Saturday, 7 March 2015

TV Executive Harve Bennett Dies

 From Deadline Hollywood. http://deadline.com/2015/03/harve-bennett-dies-star-trek-movie-producer-1201387026/

 Producer Of ‘Star Trek’ Movies & TV Classics Was 84.
 Star Trek

After executive stints at ABC and CBS and co-creating Mod Squad, Bennett had a hand in creating or producing some of the most iconic sci-fi series on TV including serving as exec producer on both The Six Million Dollar Man (he voiced the opening credits, according to Bennett in a 2008 Archive of American Television interview) and The Bionic Woman. 

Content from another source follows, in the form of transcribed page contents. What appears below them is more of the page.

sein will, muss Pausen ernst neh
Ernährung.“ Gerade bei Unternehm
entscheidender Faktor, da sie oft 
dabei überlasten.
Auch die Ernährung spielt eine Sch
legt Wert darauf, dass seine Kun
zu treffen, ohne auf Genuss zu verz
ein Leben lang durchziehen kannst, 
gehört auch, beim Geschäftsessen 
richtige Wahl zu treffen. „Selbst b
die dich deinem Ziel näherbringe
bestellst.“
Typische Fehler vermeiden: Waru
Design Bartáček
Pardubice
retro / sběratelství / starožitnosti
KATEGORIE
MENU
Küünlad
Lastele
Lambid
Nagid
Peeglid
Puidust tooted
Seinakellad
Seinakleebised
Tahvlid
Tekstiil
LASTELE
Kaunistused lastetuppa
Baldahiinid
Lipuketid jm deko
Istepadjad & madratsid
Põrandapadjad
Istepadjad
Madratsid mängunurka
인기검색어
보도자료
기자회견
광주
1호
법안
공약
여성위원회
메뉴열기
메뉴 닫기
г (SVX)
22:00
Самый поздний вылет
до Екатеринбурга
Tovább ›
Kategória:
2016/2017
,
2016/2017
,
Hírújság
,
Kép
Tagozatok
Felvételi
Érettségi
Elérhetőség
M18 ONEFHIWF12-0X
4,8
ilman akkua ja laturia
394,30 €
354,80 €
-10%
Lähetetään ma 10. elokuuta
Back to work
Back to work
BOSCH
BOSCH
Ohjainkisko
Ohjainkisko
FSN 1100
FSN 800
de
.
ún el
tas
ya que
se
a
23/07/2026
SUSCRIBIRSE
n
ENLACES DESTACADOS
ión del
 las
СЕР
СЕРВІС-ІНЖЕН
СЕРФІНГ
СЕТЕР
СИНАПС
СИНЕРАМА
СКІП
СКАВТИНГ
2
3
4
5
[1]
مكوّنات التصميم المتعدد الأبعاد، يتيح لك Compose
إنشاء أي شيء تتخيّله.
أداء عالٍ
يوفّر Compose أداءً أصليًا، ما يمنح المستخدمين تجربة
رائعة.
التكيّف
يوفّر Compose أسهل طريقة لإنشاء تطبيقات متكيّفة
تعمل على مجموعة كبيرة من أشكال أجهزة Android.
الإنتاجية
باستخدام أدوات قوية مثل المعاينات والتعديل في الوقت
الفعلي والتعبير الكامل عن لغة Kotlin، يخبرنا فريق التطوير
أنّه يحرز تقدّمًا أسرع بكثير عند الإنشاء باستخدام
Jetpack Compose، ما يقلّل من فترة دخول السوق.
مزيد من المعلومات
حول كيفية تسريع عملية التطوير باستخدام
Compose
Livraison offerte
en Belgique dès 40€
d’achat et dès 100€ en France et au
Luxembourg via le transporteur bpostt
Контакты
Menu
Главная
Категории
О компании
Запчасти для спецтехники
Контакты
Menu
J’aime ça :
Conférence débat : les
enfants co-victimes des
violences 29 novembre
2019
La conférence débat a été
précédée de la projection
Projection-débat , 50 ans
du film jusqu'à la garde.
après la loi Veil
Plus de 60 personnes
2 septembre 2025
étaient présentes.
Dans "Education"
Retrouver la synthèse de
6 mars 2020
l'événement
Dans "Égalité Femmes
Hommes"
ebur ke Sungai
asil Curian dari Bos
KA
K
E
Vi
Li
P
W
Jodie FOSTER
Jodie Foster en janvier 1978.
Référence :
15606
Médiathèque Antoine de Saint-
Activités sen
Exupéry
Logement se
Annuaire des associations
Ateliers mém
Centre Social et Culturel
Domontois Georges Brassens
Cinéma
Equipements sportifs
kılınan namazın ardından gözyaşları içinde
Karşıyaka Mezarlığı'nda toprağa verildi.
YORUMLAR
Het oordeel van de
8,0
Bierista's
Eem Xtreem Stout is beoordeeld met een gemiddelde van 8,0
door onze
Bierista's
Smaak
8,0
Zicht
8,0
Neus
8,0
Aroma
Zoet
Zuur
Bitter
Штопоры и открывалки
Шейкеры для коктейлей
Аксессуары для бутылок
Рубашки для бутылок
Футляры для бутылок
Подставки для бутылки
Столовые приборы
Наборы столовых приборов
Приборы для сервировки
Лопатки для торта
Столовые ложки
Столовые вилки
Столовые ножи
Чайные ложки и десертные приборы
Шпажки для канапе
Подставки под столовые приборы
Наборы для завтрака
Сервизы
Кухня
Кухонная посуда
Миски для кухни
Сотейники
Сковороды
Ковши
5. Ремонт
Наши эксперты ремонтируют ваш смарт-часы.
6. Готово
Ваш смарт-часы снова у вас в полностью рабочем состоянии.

Bennett then moved to Columbia Pictures Television as a TV producer where his shows included Salvage 1, and for Paramount the miniseries The Jesse Owens Story and A Woman Called Golda — which was Ingrid Bergman’s final role and which co-starred Nimoy. Such creds led Bennett to the Star Trek movie franchise, eventually teaming with director Nicholas Meyer on the second movie in the series, Star Trek: The Wrath Of Khan — which featured the death of Nimoy’s character Spock — after cramming for the writing gig by watching every episode of the TV series. The pic’s success sealed the franchise’s place and led to Bennett producing Star Treks III, IV and V.


“He was a remarkable man and he was unpretentious and self-effacing. I don’t think there would be a Star Trek franchise without him. He rescued it.  He’s endangered of being lost in the shuffle, but he’s the guy who figured it out,” said Meyer, who worked with Bennett on Wrath Of Khan and Star Trek IV: The Voyage Home.

“He watched all 79 of those original episodes and he was the one who plucked out Khan,” added Meyer. The fact that actor Ricardo Montalban, who originated the role of Khan, was in the spotlight at the time with ABC’s Fantasy Island also further fueled the return of the character to the Star Trek canon.

The 1986 The Voyage Home became the first Star Trek film to surpass the century mark at the domestic box office with $109.7M. The film centered around the Star Trek crew time-traveling to 20th century America to retrieve humpback whales which could communicate with an alien probe. The film resonated with its environmentalism themes. Bennett and Nimoy, who served as director and co-screenwriter on the film, hatched the story. Meyer and Peter Krikes also worked on the script.

The Chicago-born Bennett appeared frequently as a child on the radio game show Quiz Kids, and after graduating from UCLA’s film school he served in the Army in the Korean War. After he got out he became one of CBS’ youngest executives. Eventually moving to ABC, he shifted into programming, becoming VP Daytime Programming and eventually VP Programming under Leonard Goldberg.